Organising a litter pick is only going to attract people who 1) already care about rubbish in the environment, and 2) are unlikely to litter anyway. It’s a great way for local community groups to attract like-minded people (and, from a personal perspective, meeting all of our fantastic volunteers has been one of the best parts about running Off the Ground) … but actually targeting those who are doing the littering in a constructive way? It’s not happening.
If we want to get serious about the problem of litter in our communities, we must stop preaching to the choir. Which brings me to the first of my ideas for reaching a wider audience: could we have choirs singing about litter in city centres? Hubbub has tried flash mobs; why not a community choir randomly turning up to sing about the importance of binning waste, recycling, the new fines, and generally calling attention to the country’s litter addiction?
Something like this that is recorded and ends up on YouTube is a step in the right direction, and, taking things a step further, why not capitalise on the power of YouTube stars to reach an audience who look up to these 21st-century celebrities? And Coronation Street, EastEnders, and Holly Oaks are often in the spotlight when they tackle hard-hitting story lines such as suicide. This is a great way to reach a lot of people and create demonstrable impact, and these programmes should be applauded for their efforts.
Could the same effect be achieved for other social problems, in particular reducing plastics and waste? I don’t watch any of these shows so I have no idea how to work something into an existing story line, but there are plenty of issues that can be squeezed into a soap:
- Two characters meet cute while attending a local litter pick and love grows while they complain about litter louts.

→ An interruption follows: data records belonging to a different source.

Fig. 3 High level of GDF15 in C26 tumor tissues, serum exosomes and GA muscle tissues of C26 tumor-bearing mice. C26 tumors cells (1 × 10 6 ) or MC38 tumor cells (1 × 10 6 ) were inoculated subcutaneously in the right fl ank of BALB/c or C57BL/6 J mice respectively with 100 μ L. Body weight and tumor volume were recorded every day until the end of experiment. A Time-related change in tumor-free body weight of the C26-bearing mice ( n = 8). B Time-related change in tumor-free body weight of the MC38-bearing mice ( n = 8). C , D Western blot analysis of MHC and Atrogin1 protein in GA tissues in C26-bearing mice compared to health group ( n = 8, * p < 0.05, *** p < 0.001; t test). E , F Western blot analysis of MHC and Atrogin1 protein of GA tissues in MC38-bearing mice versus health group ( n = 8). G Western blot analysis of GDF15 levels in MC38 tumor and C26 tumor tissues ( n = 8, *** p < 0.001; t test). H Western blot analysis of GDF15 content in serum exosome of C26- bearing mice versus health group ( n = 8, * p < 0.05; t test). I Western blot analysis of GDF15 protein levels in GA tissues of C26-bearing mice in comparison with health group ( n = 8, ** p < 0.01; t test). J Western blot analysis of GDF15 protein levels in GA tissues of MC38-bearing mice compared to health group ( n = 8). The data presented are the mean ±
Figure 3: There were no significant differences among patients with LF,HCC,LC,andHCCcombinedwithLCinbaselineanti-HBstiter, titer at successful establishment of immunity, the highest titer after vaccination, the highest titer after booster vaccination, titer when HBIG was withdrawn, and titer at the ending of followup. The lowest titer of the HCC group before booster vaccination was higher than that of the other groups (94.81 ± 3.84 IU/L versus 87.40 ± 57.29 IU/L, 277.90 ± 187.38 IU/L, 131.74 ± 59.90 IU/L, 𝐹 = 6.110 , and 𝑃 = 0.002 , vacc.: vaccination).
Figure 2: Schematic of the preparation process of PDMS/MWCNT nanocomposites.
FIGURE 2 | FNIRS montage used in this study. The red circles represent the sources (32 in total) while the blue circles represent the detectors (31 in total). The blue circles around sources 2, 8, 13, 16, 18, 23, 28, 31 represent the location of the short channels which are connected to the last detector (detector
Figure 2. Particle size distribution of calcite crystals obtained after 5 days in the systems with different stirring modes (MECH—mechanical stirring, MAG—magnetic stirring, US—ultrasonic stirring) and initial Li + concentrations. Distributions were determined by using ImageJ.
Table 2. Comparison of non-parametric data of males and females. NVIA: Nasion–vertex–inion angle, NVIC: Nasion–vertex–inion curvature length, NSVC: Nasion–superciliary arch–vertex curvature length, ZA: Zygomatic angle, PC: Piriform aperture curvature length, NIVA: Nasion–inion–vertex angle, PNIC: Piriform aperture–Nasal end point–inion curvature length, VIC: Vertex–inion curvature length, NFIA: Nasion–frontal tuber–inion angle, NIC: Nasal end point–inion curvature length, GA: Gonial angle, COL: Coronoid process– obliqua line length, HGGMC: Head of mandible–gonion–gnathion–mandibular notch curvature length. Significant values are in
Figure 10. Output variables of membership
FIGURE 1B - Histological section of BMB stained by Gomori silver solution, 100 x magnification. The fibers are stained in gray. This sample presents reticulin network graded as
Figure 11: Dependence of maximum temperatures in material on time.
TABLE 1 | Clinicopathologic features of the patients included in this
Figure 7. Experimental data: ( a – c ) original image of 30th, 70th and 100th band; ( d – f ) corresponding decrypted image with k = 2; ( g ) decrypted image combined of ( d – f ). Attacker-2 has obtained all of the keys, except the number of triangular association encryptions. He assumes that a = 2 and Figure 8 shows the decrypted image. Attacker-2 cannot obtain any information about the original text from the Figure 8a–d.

- Someone is fined for littering, complains about it at the pub, and is told off for being a litter lout.
- A child rescues wildlife caught in a ribbon from a balloon release: the animal dies and a parent has to explain death, or, if that’s too much of a downer, the animal lives, is released back into the wild, and the child runs a campaign to stop balloon releases.
- Flooding and sewage back up because people have flushed wet wipes and characters are forced out of their homes.
- Business rates at everyone’s favourite local are going up because the Council is spending money unnecessarily on litter clean up.
- An improperly extinguished cigarette butt tossed on the ground causes a fire and characters learn about the importance of stubbing and binning their butts.
- A child gets sick from dogfouling; the message of bagging and binning dog poo is hit home. The cast learn that there are no dog poo faeries.
I admit that none of these ideas are guaranteed to be successful (or good telly). But I can guarantee that as long as we just run clean up after clean up, and refuse to change our approach to addressing those who litter, then we will continue to get the exact same result.